For Rhue, logging is a family business. His brother drove a hopper 100 yards away. His brother-in-law and son work on other crews within the company.

“It’s done me well,” he said. “I like being in the woods. I love being outside. This is what I’ve always done. I came straight out of high school, and I always knew what I wanted to do.”

Managing the timber forests, to Rhue, is one vein of conservation.

Greg Galpin, Plum Creek’s senior manager of planning for Florida, explains the practice of silviculture in a nutshell as “the science of growing and managing timber.”

Plots of trees of at various stages of growth spread across the property like a patchwork quilt. At one point along an access road, you can see the convergence of three ages of trees: three years old / about 4 feet tall;
8 years old / about 15 feet tall; 22 years old / towering above the rest of the forest.

Plum Creek has negotiated contracts with certain sawmills across the state. Large timber usually goes to Cross City. Eight-to-ten inch logs go to Lake City to make 2x4s.

Anything smaller goes to a pulp mill such as Georgia Pacific in Palatka. Pulp – cellulose – is significant because it’s actually used in cellphone and TV screens among other products.

Clear-cutting the land does happen. It rests two years before going back into production.

Forestry land owned by Plum Creek doesn’t only grow pine trees. Much of the land in Alachua County is shared with hunting clubs, evidenced by the occasional automatic feeder, tree stand and corn plot.

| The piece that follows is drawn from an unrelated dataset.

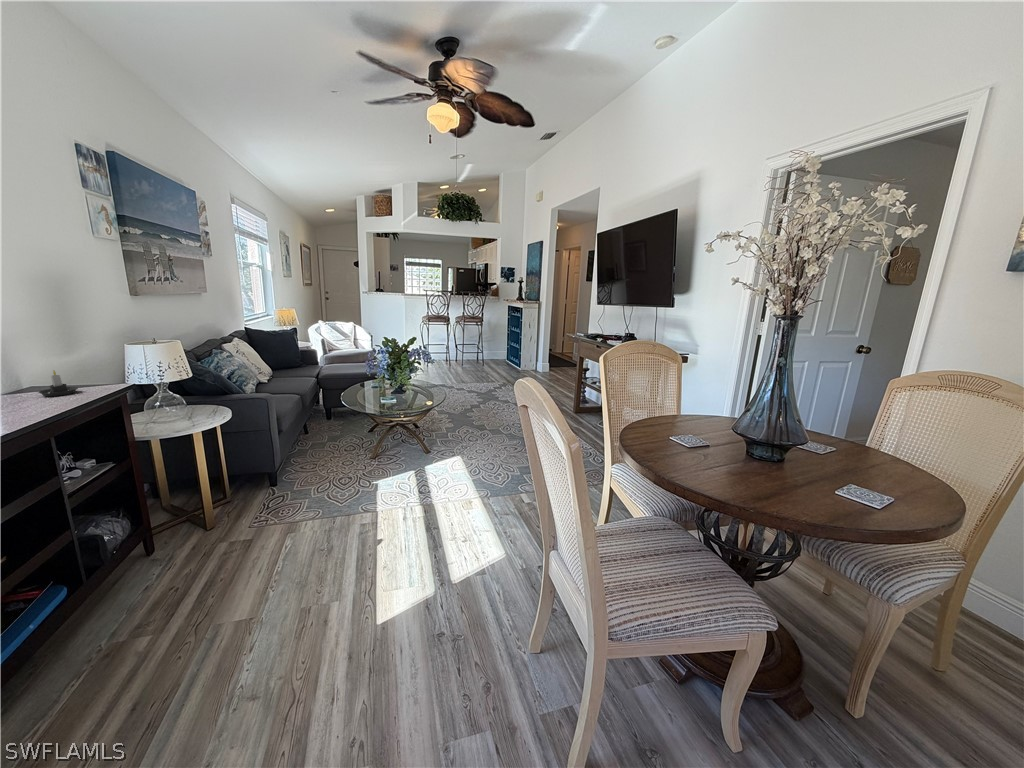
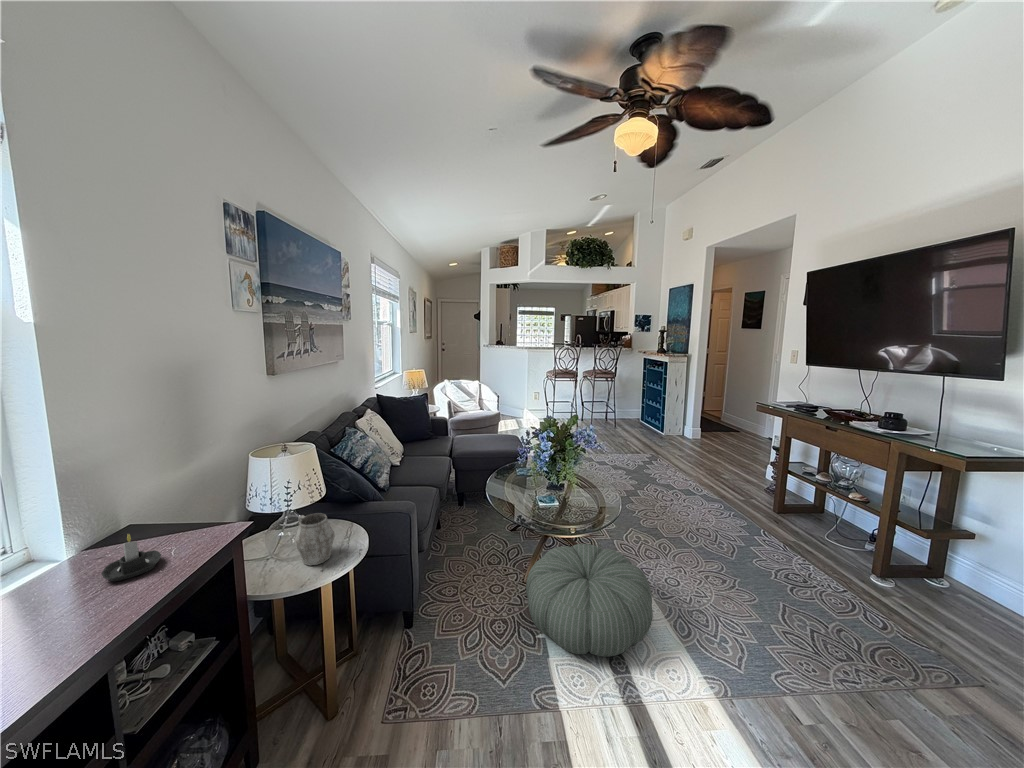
mug: none [173,383,205,415] -> present [295,513,335,565]
pouf: none [364,421,450,477] -> present [526,544,653,657]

GRU runs utility lines through the property and maintains five wells on the land. Plum Creek lets UF plant test plots for various agriculture research projects. It also hosts a Florida Fish and Wildlife Conservation Commission “recipient area” for the release of relocated gopher tortoises – marked by a black mesh fence about 2 feet high surrounding the perimeter of the about 500-acre plot that also has pine trees growing on it for harvest. It can hold about 17,000 tortoises per the density regulations.

“You have got to be an environmental steward,” Rhue said, “or the land won’t always be here.”